DESCRIPTION OF THE TASK:
Write out, word for word, each line from the start of the entries through the one holding "Total | 17 |"; omit the pictures.
Top of RAW DATA
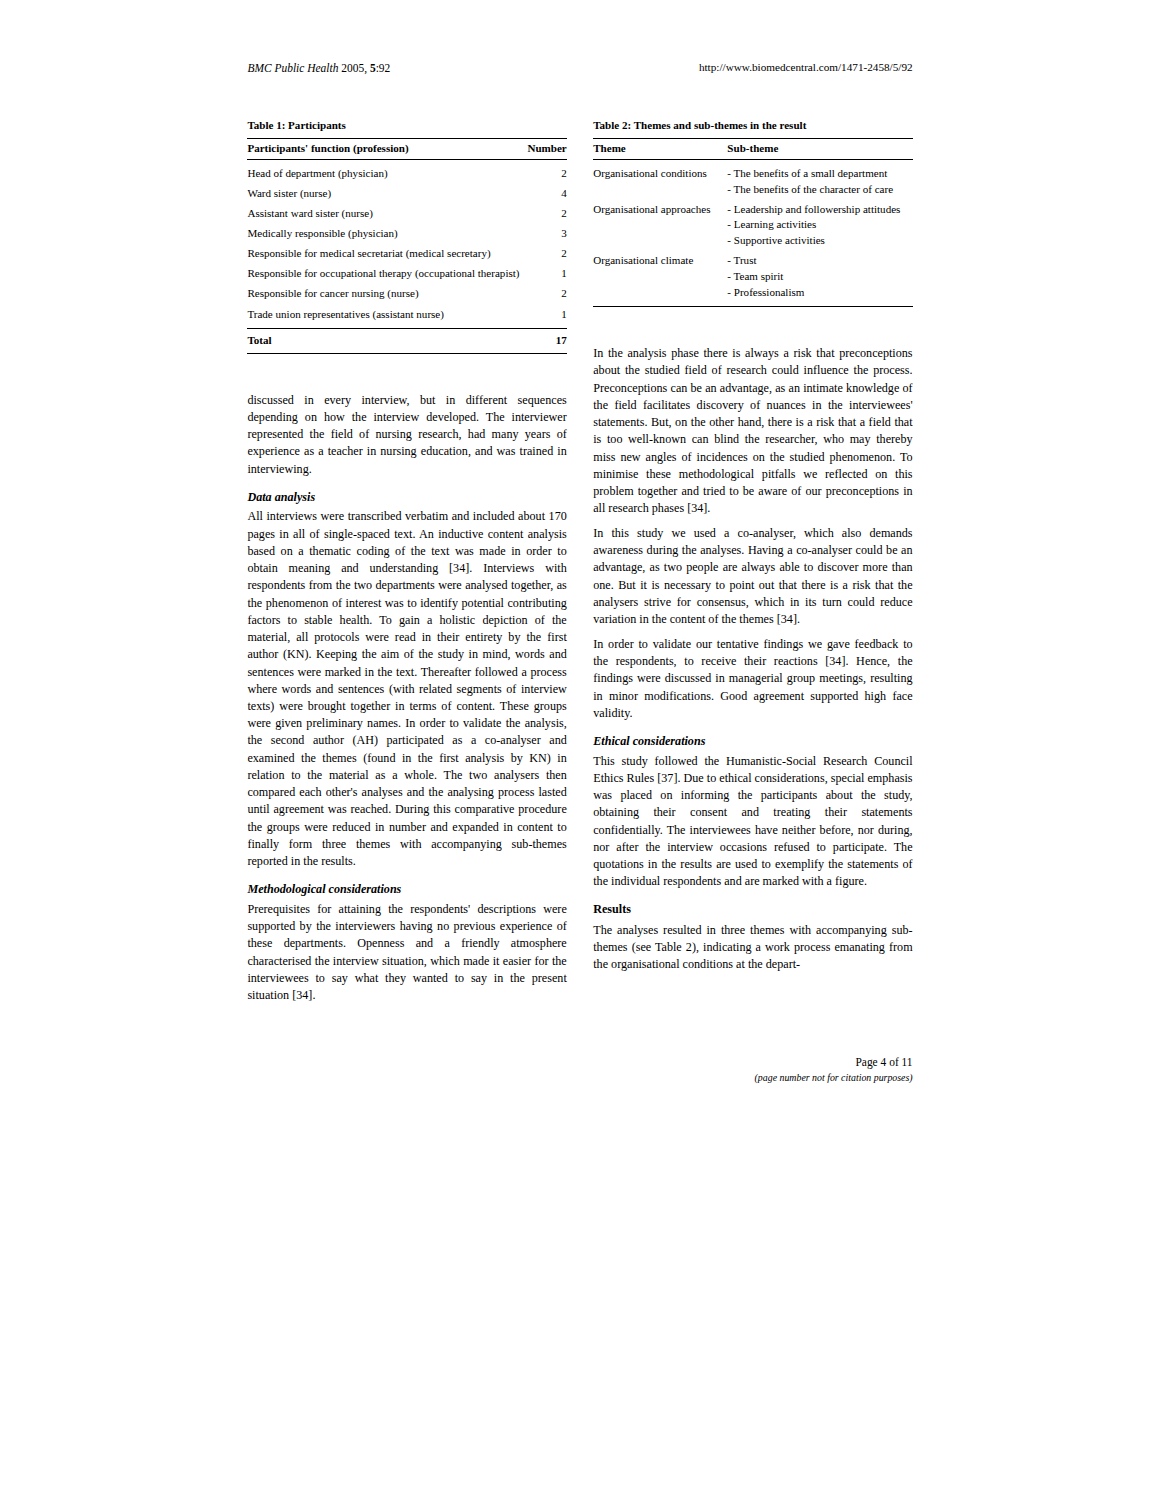BMC Public Health 2005, 5:92
http://www.biomedcentral.com/1471-2458/5/92
Table 1: Participants
| Participants' function (profession) | Number |
| --- | --- |
| Head of department (physician) | 2 |
| Ward sister (nurse) | 4 |
| Assistant ward sister (nurse) | 2 |
| Medically responsible (physician) | 3 |
| Responsible for medical secretariat (medical secretary) | 2 |
| Responsible for occupational therapy (occupational therapist) | 1 |
| Responsible for cancer nursing (nurse) | 2 |
| Trade union representatives (assistant nurse) | 1 |
| Total | 17 |
discussed in every interview, but in different sequences depending on how the interview developed. The interviewer represented the field of nursing research, had many years of experience as a teacher in nursing education, and was trained in interviewing.
Data analysis
All interviews were transcribed verbatim and included about 170 pages in all of single-spaced text. An inductive content analysis based on a thematic coding of the text was made in order to obtain meaning and understanding [34]. Interviews with respondents from the two departments were analysed together, as the phenomenon of interest was to identify potential contributing factors to stable health. To gain a holistic depiction of the material, all protocols were read in their entirety by the first author (KN). Keeping the aim of the study in mind, words and sentences were marked in the text. Thereafter followed a process where words and sentences (with related segments of interview texts) were brought together in terms of content. These groups were given preliminary names. In order to validate the analysis, the second author (AH) participated as a co-analyser and examined the themes (found in the first analysis by KN) in relation to the material as a whole. The two analysers then compared each other's analyses and the analysing process lasted until agreement was reached. During this comparative procedure the groups were reduced in number and expanded in content to finally form three themes with accompanying sub-themes reported in the results.
Methodological considerations
Prerequisites for attaining the respondents' descriptions were supported by the interviewers having no previous experience of these departments. Openness and a friendly atmosphere characterised the interview situation, which made it easier for the interviewees to say what they wanted to say in the present situation [34].
Table 2: Themes and sub-themes in the result
| Theme | Sub-theme |
| --- | --- |
| Organisational conditions | - The benefits of a small department - The benefits of the character of care |
| Organisational approaches | - Leadership and followership attitudes - Learning activities - Supportive activities |
| Organisational climate | - Trust - Team spirit - Professionalism |
In the analysis phase there is always a risk that preconceptions about the studied field of research could influence the process. Preconceptions can be an advantage, as an intimate knowledge of the field facilitates discovery of nuances in the interviewees' statements. But, on the other hand, there is a risk that a field that is too well-known can blind the researcher, who may thereby miss new angles of incidences on the studied phenomenon. To minimise these methodological pitfalls we reflected on this problem together and tried to be aware of our preconceptions in all research phases [34].
In this study we used a co-analyser, which also demands awareness during the analyses. Having a co-analyser could be an advantage, as two people are always able to discover more than one. But it is necessary to point out that there is a risk that the analysers strive for consensus, which in its turn could reduce variation in the content of the themes [34].
In order to validate our tentative findings we gave feedback to the respondents, to receive their reactions [34]. Hence, the findings were discussed in managerial group meetings, resulting in minor modifications. Good agreement supported high face validity.
Ethical considerations
This study followed the Humanistic-Social Research Council Ethics Rules [37]. Due to ethical considerations, special emphasis was placed on informing the participants about the study, obtaining their consent and treating their statements confidentially. The interviewees have neither before, nor during, nor after the interview occasions refused to participate. The quotations in the results are used to exemplify the statements of the individual respondents and are marked with a figure.
Results
The analyses resulted in three themes with accompanying sub-themes (see Table 2), indicating a work process emanating from the organisational conditions at the depart-
Page 4 of 11
(page number not for citation purposes)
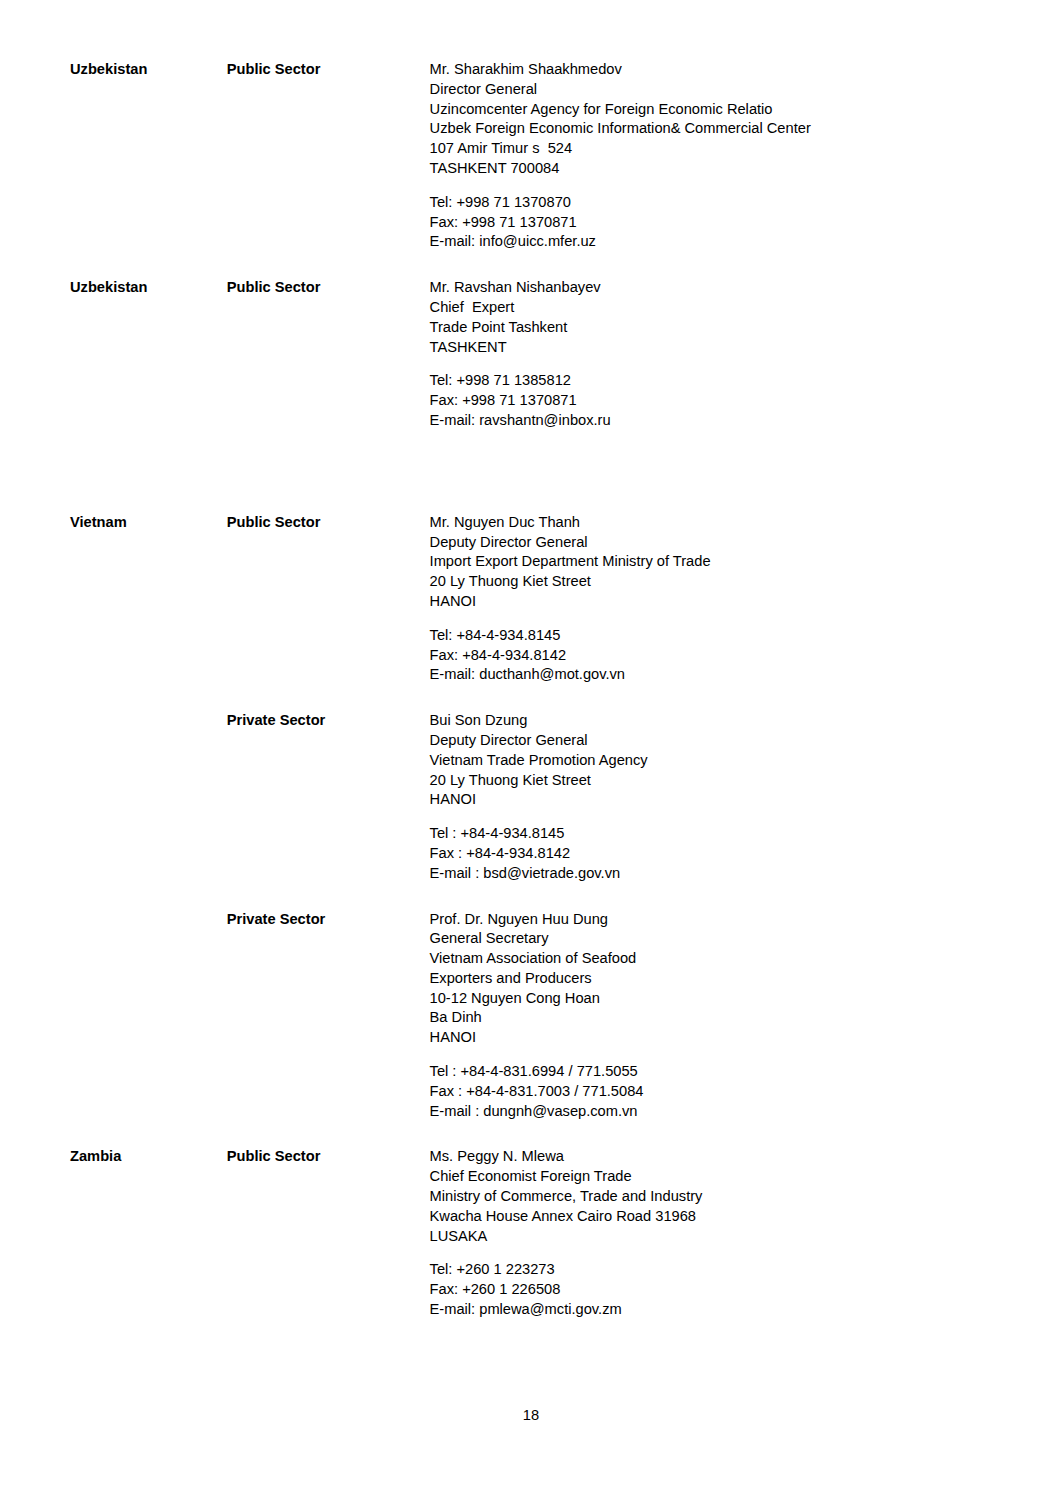| Uzbekistan | Public Sector | Mr. Sharakhim Shaakhmedov Director General Uzincomcenter Agency for Foreign Economic Relatio Uzbek Foreign Economic Information& Commercial Center 107 Amir Timur s 524 TASHKENT 700084 Tel: +998 71 1370870 Fax: +998 71 1370871 E-mail: info@uicc.mfer.uz |
| Uzbekistan | Public Sector | Mr. Ravshan Nishanbayev Chief Expert Trade Point Tashkent TASHKENT Tel: +998 71 1385812 Fax: +998 71 1370871 E-mail: ravshantn@inbox.ru |
| Vietnam | Public Sector | Mr. Nguyen Duc Thanh Deputy Director General Import Export Department Ministry of Trade 20 Ly Thuong Kiet Street HANOI Tel: +84-4-934.8145 Fax: +84-4-934.8142 E-mail: ducthanh@mot.gov.vn |
| | Private Sector | Bui Son Dzung Deputy Director General Vietnam Trade Promotion Agency 20 Ly Thuong Kiet Street HANOI Tel : +84-4-934.8145 Fax : +84-4-934.8142 E-mail : bsd@vietrade.gov.vn |
| | Private Sector | Prof. Dr. Nguyen Huu Dung General Secretary Vietnam Association of Seafood Exporters and Producers 10-12 Nguyen Cong Hoan Ba Dinh HANOI Tel : +84-4-831.6994 / 771.5055 Fax : +84-4-831.7003 / 771.5084 E-mail : dungnh@vasep.com.vn |
| Zambia | Public Sector | Ms. Peggy N. Mlewa Chief Economist Foreign Trade Ministry of Commerce, Trade and Industry Kwacha House Annex Cairo Road 31968 LUSAKA Tel: +260 1 223273 Fax: +260 1 226508 E-mail: pmlewa@mcti.gov.zm |
18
Bottom of RAW DATA
TASK RESPONSE:
BMC Public Health 2005, 5:92
http://www.biomedcentral.com/1471-2458/5/92
Table 1: Participants
| Participants' function (profession) | Number |
| --- | --- |
| Head of department (physician) | 2 |
| Ward sister (nurse) | 4 |
| Assistant ward sister (nurse) | 2 |
| Medically responsible (physician) | 3 |
| Responsible for medical secretariat (medical secretary) | 2 |
| Responsible for occupational therapy (occupational therapist) | 1 |
| Responsible for cancer nursing (nurse) | 2 |
| Trade union representatives (assistant nurse) | 1 |
| Total | 17 |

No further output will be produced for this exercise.